Another truth that had tradeoffs was that it was faster to build new experiences in webviews, non-native user experiences, that over time incurred load, consistency and other debt. Thus it was time for us to invest in iOS and Android development and move the local business experience into native paradigms. True this would take us more than the quarter time we allowed for quality, but we would make a dent in the quarter ahead.
Engineering Quality
Just like with design a starting point can be a spike into what does the team actually know, what is instrumented to form the initial baselines and the path to increased product quality. As we discussed in the design quality aspects, up-time, load-time are all critical to overall user experience so they are a cross-team rather than individual problem as the way something is built frequently goes hand in hand with product, business and design direction. Nevertheless we started with TTI - time to interaction, Product outage MMTD - Mean time to Detection, Automated testing and QA testing critical flow identification and coverage, as well as overall code hygiene and readability. These focus areas consumed the rest of the sprint bandwidth for the quarter.
Implementing Quality Systems
When you find yourself with the need to establish your quality foundation. Spend the first 30 days on a comprehensive audit setting the baselines. This will help you understand your progress. Pull support ticket data, performance metrics, and technical debt inventory to understand your starting point. Work with leadership then tie these baselines to company OKRs. Tying quality directly to business outcomes keeps the initiatives in focus.
The next 30 days it’s all about quality focused execution. Prioritize fixes based on revenue impact and customer pain points. Roll out automated testing infrastructure and begin migrating to your design system. Track progress weekly against your established baselines. Quality metrics should become as routine as feature velocity in your team's rhythm. Establishing this muscle builds dividends after your get out of this focused quarter.

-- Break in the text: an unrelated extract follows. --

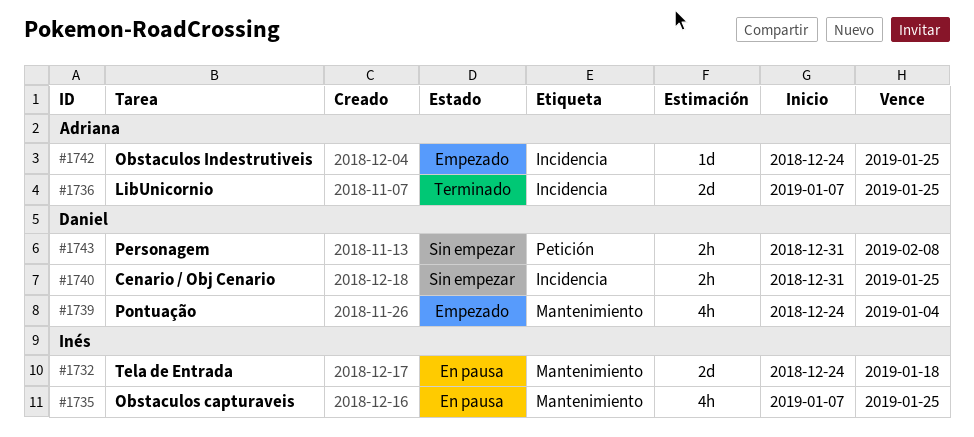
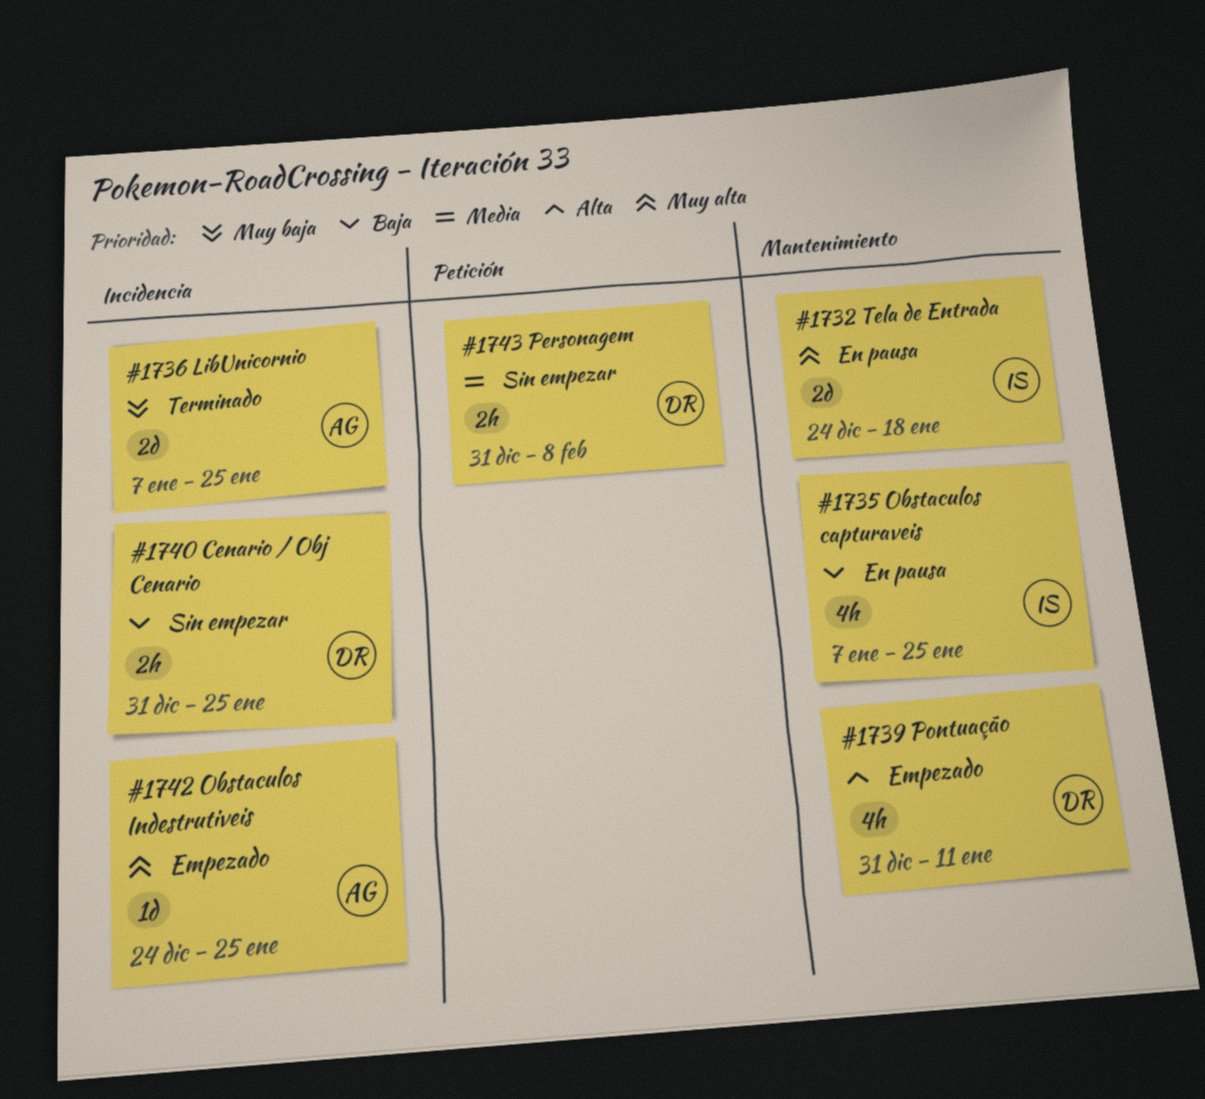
#1739, start: Dec 24 -> Dec 31
#1739, due: Jan 4 -> Jan 11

The final 30 days focus on validation and scaling your quality practices. Measure impact through reduced support tickets, improved performance metrics, and positive customer sentiment. Document your quality processes and train teams on new standards. Share wins and learnings broadly - especially with executives who supported the quality investment. Use this data to plan ongoing quality maintenance, as it is naive to think just this quarter pause will be sufficient going forward.
Craft & Quality
Speed to market is a common conflict to quality and process. A common complaint from the teams I work with, is that we will never come back to the next phase of the MVP. The answer is it depends. Most MVPs are that - market adoption tests, and a success often warrants that next feature iteration, rather than giving the successful team time to cleanup. However, just like a professional chef needs to re-set her station, so does a product team need to establish quality as a principle and be vigilant in pressing pause in order to have a more effective next sprint when the dust of MVP settles. You don’t get the right to innovate until the fundamentals work.